* _Input_
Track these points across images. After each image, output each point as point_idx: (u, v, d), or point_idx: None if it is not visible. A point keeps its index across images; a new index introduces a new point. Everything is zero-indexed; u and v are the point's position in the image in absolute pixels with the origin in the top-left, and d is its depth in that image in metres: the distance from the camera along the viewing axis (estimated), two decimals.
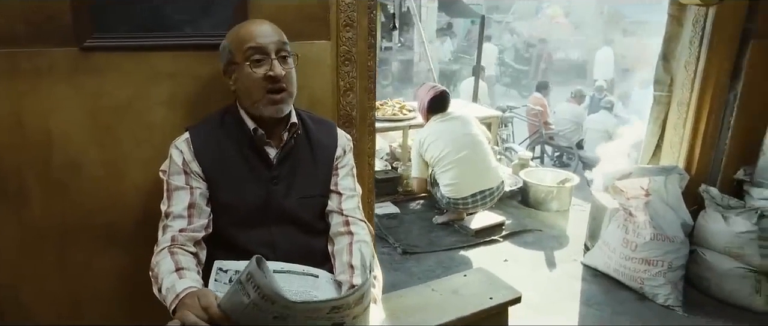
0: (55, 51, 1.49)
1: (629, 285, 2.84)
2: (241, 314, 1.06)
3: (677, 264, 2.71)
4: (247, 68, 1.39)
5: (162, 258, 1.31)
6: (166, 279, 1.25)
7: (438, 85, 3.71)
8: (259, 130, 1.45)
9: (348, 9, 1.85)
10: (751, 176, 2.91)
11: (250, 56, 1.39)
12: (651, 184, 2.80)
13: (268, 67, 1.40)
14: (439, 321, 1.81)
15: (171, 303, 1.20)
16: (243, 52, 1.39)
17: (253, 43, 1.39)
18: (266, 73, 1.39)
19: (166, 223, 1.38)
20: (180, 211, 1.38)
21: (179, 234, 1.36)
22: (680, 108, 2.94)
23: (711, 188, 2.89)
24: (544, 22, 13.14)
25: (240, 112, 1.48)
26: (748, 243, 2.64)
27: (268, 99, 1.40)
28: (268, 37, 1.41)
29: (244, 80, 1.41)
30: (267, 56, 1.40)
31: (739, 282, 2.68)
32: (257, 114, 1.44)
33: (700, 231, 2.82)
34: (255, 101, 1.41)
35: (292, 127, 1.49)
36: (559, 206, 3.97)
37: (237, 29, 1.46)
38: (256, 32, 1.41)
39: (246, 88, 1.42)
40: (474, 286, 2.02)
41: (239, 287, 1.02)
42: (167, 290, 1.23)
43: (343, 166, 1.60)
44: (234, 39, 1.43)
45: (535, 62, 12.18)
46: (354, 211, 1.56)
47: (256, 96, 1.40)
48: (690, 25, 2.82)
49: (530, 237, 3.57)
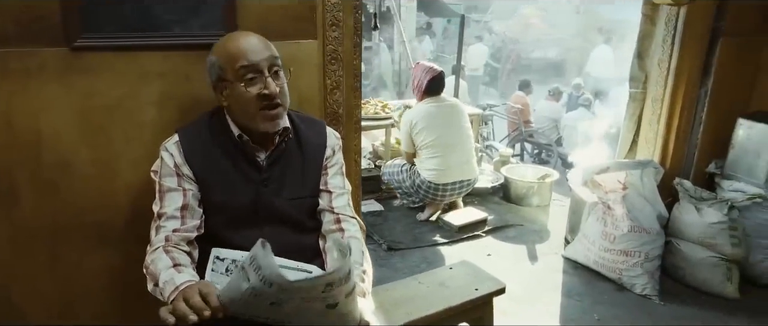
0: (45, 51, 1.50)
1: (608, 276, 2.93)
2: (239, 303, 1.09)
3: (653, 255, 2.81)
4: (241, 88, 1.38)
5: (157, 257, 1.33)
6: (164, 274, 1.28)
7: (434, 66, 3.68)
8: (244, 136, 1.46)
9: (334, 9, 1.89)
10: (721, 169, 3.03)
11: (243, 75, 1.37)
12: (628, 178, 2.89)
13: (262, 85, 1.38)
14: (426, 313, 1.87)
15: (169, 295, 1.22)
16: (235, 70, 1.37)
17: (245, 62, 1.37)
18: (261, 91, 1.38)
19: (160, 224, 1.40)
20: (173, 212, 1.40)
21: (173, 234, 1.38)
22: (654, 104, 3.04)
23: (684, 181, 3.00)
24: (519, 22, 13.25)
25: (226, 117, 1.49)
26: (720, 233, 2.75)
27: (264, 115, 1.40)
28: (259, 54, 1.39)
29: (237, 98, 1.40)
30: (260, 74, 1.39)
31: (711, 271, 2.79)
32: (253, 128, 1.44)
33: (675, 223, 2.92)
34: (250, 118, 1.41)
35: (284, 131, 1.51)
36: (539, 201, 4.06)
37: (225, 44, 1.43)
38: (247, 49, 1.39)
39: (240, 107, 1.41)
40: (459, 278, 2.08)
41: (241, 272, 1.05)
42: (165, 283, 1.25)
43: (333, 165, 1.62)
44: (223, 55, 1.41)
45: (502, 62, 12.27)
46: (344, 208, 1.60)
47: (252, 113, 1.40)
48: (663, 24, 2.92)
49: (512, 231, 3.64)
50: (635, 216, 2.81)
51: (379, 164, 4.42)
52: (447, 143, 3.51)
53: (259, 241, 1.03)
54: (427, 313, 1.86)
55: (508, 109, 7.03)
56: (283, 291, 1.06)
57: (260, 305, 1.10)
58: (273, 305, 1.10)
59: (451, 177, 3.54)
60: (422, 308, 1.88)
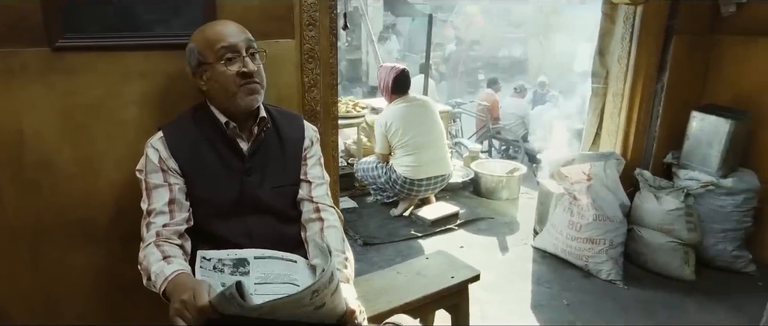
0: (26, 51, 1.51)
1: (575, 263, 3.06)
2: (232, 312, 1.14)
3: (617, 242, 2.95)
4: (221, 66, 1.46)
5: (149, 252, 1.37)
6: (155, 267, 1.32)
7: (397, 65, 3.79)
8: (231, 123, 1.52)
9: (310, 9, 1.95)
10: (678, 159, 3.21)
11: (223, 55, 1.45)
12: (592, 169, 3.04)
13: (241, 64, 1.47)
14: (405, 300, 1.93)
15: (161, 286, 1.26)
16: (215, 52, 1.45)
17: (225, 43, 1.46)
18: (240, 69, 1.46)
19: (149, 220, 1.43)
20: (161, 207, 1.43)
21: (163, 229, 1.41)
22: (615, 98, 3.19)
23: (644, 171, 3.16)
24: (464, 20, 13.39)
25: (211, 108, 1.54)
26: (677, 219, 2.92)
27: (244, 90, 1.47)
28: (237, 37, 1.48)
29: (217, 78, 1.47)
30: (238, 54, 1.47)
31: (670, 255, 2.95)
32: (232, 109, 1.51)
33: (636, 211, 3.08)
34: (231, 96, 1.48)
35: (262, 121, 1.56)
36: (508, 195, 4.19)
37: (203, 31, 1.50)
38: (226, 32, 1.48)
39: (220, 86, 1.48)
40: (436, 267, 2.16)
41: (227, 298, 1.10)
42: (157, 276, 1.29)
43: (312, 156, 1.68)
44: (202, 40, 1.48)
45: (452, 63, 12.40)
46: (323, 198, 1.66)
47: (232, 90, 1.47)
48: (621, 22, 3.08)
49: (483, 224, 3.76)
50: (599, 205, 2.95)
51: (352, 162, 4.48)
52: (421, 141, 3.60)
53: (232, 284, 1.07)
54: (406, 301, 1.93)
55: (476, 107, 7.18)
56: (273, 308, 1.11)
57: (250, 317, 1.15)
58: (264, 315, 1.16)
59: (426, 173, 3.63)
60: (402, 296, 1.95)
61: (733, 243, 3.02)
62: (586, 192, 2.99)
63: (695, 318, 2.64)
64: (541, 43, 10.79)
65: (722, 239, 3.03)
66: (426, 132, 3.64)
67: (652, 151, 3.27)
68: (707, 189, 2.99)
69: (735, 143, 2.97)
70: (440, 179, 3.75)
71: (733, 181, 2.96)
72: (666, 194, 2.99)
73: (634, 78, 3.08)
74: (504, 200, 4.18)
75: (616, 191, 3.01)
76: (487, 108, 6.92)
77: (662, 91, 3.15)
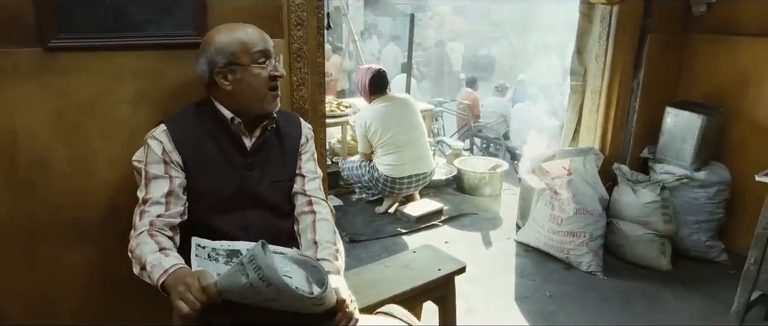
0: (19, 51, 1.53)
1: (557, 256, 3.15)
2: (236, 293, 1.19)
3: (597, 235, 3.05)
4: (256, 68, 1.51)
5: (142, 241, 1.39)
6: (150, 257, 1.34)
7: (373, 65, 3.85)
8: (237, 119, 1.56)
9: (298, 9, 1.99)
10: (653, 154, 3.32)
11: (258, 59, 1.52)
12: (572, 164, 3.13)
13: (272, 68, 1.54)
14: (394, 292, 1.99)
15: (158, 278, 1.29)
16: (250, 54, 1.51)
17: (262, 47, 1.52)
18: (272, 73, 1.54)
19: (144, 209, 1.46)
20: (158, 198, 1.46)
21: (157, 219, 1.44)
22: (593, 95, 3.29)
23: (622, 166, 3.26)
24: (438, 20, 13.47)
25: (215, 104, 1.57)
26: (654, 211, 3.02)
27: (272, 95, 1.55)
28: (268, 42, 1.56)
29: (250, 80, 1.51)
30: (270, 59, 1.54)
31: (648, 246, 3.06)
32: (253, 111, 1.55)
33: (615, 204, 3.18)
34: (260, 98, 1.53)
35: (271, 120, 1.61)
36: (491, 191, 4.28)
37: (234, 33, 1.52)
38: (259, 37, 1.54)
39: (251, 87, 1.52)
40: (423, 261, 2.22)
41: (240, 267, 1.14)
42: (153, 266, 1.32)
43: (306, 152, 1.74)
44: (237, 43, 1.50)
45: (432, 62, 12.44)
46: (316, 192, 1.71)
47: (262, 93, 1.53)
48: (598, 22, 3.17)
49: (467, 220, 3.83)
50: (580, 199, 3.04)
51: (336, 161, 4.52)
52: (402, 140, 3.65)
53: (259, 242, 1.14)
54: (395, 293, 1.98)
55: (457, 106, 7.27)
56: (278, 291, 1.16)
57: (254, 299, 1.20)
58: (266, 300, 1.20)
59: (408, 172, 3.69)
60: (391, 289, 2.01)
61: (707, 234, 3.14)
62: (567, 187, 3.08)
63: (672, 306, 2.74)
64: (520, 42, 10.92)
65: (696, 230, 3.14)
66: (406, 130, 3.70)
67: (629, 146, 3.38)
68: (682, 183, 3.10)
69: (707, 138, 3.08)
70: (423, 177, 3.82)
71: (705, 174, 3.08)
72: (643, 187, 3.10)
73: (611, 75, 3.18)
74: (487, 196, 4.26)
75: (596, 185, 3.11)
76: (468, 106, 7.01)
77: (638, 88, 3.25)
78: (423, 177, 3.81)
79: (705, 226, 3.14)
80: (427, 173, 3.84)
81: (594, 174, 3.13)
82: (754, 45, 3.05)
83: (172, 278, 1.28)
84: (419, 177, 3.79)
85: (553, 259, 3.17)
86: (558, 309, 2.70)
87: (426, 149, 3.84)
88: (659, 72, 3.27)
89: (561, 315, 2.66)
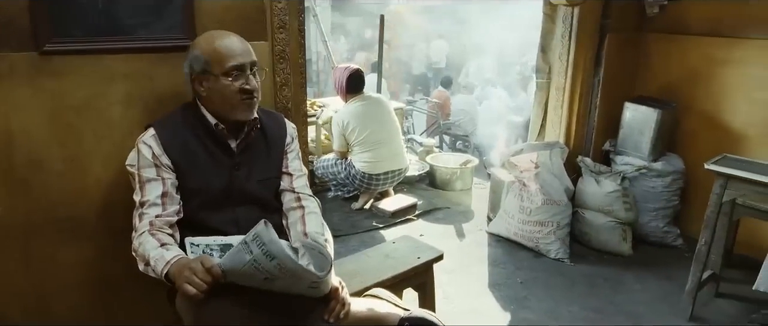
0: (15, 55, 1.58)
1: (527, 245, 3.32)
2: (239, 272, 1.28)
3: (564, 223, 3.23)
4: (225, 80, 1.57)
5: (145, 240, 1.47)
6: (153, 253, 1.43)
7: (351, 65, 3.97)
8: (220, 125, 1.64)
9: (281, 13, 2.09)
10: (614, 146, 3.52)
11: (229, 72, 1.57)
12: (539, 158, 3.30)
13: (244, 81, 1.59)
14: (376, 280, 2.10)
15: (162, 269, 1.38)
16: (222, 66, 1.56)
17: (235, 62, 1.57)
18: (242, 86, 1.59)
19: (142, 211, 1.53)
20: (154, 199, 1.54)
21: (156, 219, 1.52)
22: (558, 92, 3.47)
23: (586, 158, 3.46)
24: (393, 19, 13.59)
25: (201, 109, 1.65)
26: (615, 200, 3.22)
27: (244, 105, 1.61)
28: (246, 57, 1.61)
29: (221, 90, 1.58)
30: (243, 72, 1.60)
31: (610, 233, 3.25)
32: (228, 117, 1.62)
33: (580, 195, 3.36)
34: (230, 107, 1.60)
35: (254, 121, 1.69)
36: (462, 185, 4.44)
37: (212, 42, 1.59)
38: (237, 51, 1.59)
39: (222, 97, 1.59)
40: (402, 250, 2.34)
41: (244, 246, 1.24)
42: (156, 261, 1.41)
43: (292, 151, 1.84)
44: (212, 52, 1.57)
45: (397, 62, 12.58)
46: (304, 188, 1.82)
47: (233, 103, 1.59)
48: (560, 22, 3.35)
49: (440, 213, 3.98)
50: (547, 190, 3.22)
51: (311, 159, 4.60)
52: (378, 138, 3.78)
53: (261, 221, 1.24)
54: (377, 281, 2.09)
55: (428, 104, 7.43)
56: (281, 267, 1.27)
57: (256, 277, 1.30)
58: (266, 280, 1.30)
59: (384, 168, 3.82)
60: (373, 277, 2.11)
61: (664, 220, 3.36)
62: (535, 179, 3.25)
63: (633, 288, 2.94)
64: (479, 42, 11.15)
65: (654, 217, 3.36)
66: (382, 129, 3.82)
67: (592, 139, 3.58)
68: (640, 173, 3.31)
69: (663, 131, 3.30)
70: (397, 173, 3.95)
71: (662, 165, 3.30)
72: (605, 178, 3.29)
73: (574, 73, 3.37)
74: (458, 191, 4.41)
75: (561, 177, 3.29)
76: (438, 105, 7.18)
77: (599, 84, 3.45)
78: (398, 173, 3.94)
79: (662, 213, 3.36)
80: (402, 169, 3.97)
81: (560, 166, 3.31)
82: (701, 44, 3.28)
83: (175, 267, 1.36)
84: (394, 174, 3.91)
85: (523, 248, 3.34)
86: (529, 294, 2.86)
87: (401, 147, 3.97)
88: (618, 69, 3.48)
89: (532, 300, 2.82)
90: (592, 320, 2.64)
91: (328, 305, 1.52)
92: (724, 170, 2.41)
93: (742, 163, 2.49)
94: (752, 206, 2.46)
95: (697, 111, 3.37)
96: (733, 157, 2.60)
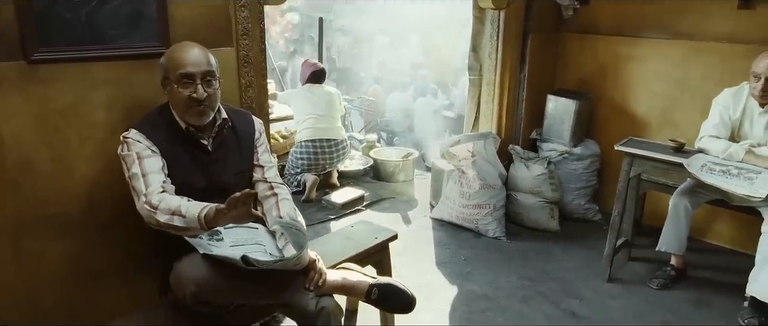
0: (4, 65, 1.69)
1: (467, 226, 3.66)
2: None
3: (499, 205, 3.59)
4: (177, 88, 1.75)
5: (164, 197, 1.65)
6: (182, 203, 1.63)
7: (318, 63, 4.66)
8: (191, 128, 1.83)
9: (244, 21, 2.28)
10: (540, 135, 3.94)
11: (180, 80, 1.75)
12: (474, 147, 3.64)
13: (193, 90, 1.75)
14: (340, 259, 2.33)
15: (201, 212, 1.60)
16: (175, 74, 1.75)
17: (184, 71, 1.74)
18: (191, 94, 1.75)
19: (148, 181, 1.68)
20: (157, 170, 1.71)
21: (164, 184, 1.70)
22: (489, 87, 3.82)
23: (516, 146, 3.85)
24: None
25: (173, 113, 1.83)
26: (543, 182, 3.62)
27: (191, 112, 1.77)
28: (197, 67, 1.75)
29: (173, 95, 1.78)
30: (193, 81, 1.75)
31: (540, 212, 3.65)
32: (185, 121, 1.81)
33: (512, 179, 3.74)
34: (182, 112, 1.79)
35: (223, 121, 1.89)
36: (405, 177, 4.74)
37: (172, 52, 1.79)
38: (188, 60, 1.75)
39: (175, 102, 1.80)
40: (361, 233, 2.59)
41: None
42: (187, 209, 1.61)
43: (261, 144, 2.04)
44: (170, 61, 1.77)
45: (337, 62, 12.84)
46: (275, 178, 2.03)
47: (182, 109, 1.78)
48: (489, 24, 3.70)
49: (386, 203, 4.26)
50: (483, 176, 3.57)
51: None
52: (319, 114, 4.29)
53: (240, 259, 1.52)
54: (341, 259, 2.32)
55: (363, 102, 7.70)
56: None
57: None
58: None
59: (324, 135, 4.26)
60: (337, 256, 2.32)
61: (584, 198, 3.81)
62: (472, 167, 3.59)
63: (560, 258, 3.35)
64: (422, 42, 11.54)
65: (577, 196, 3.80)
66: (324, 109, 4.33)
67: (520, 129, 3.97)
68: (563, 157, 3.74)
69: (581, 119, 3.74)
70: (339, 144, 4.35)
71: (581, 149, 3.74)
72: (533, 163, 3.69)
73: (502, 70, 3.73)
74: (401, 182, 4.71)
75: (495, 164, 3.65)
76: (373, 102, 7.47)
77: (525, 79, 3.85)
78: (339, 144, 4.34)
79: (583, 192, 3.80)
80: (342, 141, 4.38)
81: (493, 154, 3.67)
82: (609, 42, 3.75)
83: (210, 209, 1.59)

* _Exercise goal_
Keep both end lines and retype everything in the records above from the line containing "62: (586, 192, 2.99)" through the line containing "76: (487, 108, 6.92)", exactly, with nothing else.

* _Task result_
62: (586, 192, 2.99)
63: (695, 318, 2.64)
64: (541, 43, 10.79)
65: (722, 239, 3.03)
66: (426, 132, 3.64)
67: (652, 151, 3.27)
68: (707, 189, 2.99)
69: (735, 143, 2.97)
70: (440, 179, 3.75)
71: (733, 181, 2.96)
72: (666, 194, 2.99)
73: (634, 78, 3.08)
74: (504, 200, 4.18)
75: (616, 191, 3.01)
76: (487, 108, 6.92)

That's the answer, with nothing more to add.